Il s’agit là d’un facteur crucial, puisque le don d’un organe doit se faire le plus rapidement possible, généralement trois heures au plus tard après le décès si l’on veut préserver la qualité de l’organe en question, ce qui fait que toute hésitation de la famille du donneur pour anéantir la chance d’un éventuel bénéficiaire qui a besoin de cet organe en urgence.
Idées reçues
Si les acteurs associatifs insistent régulièrement sur l’importance de la sensibilisation comme outil principal afin d’améliorer les statistiques relatives au don d’organes au Maroc, c’est justement parce que les idées reçues persistent toujours et empêchent les citoyens de franchir le pas. Sur le plan religieux, les acteurs concernés se sont mobilisés ces dernières années afin de dissiper toute crainte chez les personnes désirant faire don de leurs organes.

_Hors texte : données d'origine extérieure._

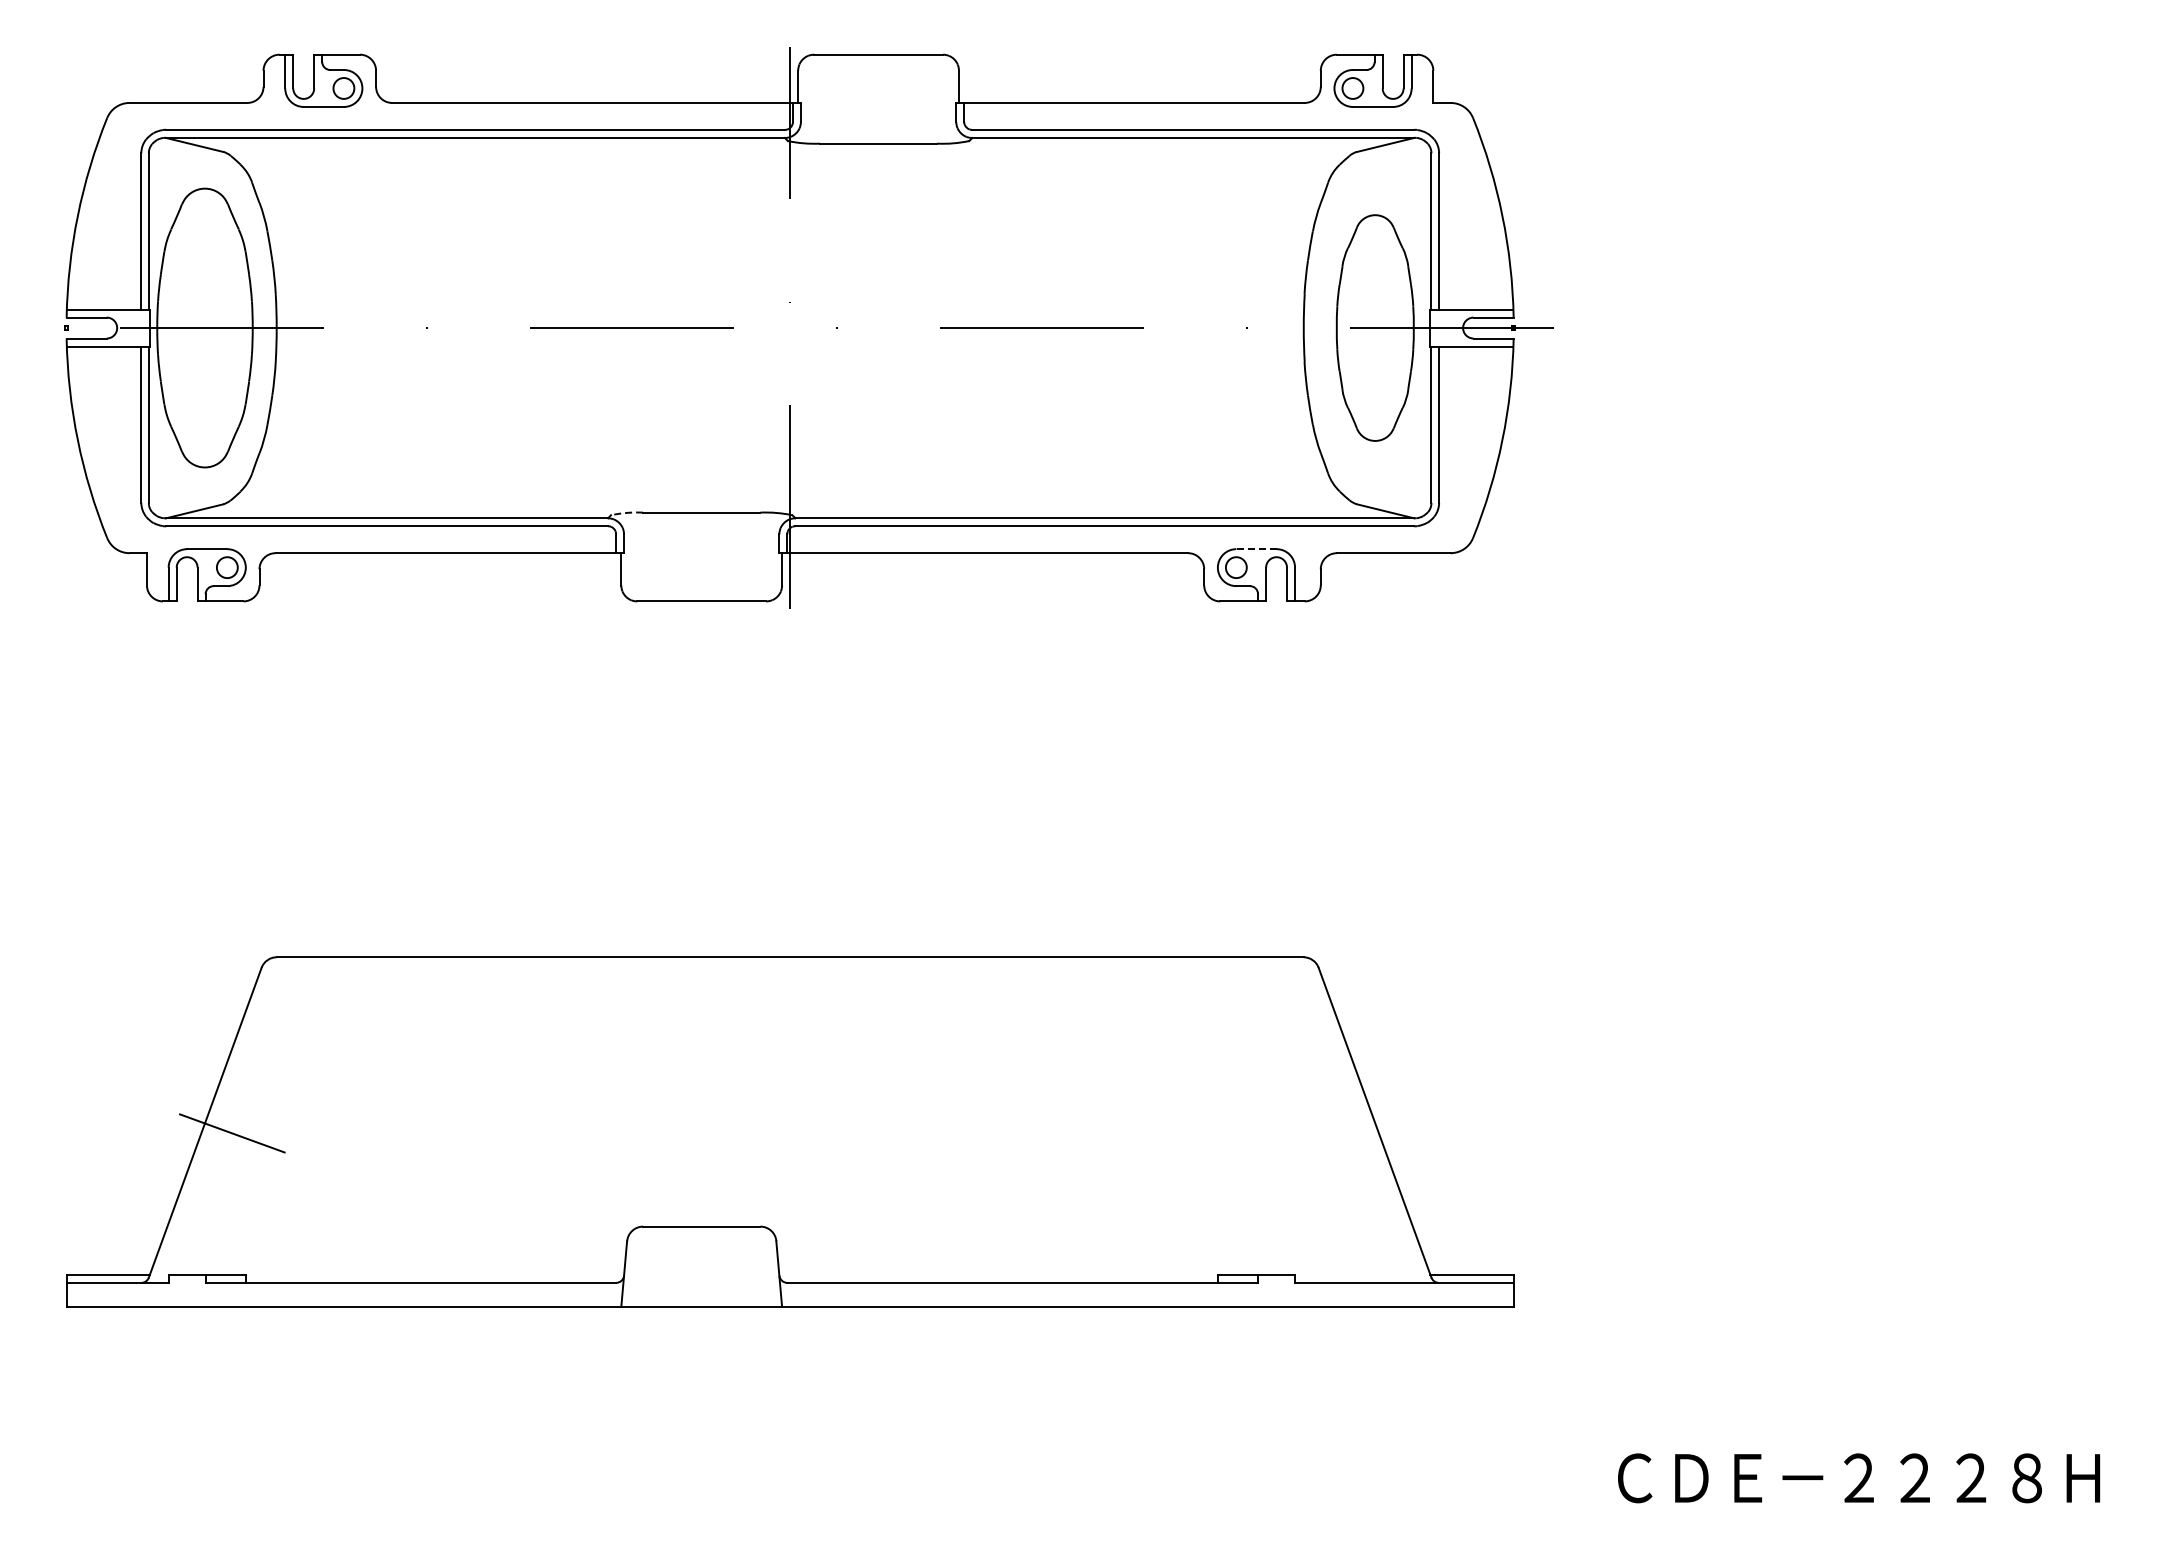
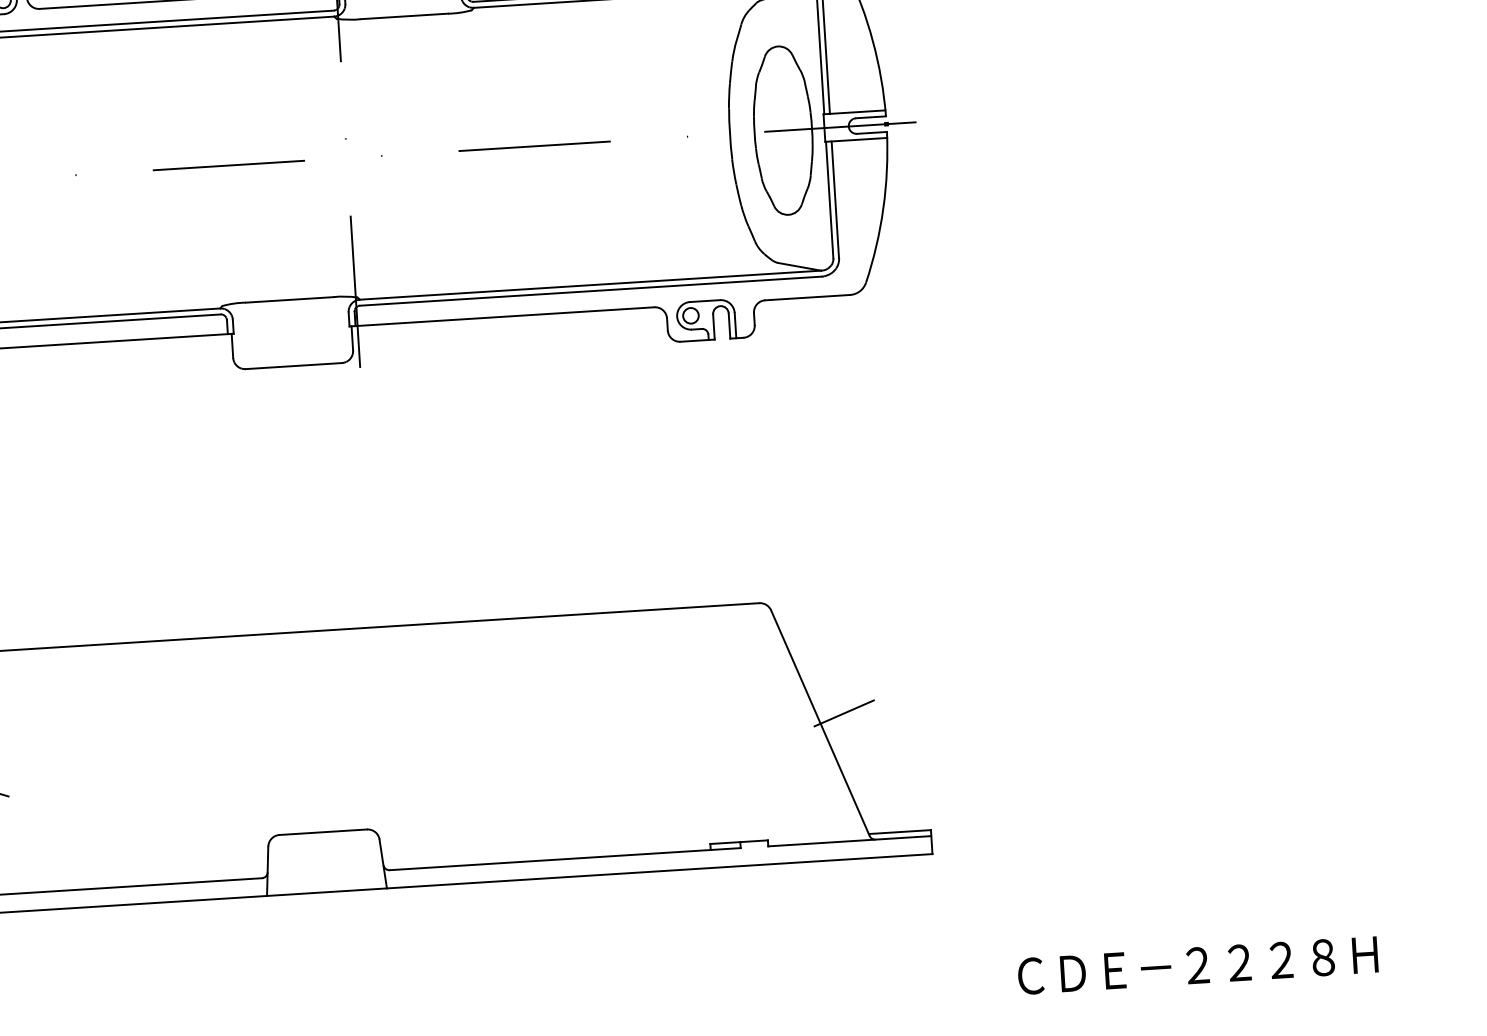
arc: (626, 512) -> (233, 303), dashed -> solid
line: (1255, 549) -> (704, 301), dashed -> solid
line: (1407, 1111) -> (844, 713), added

D’ailleurs, le prédicateur Mohammed Fizazi, présent lors de la toute première rencontre de l’AMDOT avec les médias, le 13 septembre 2015, avait alors émis un avis favorable à cette action de bienfaisance. D’autres figures religieuses adoptent la même vision, notamment le président du Conseil local des Oulémas de Oujda, Mohamed Benhamza.
Mais ces avis rappellent que les dons doivent être protégés de toute forme de trafic ou autre activité malsaine. Dans ce sens, il arrive qu’une personne refuse de considérer la possibilité de faire don de ses organes après son décès, par peur que ses organes soient vendus. Il faut rappeler alors que les opérations de greffe sont exclusivement réalisées dans des établissements publics (les Centres hospitaliers universitaires).
Tout cela justement dans l’objectif de rassurer les citoyens et préserver la crédibilité de l’acte de don d’organe. D’autant plus que le don d’organe de la part d’une personne toujours en vie (don de rein essentiellement) est strictement régi. En effet, ce genre de dons ne peut se faire qu’en faveur d’un membre de la famille et le donneur doit confirmer, devant une audience composée d’un juriste et de deux médecins, sa volonté d’exécuter son désir de don.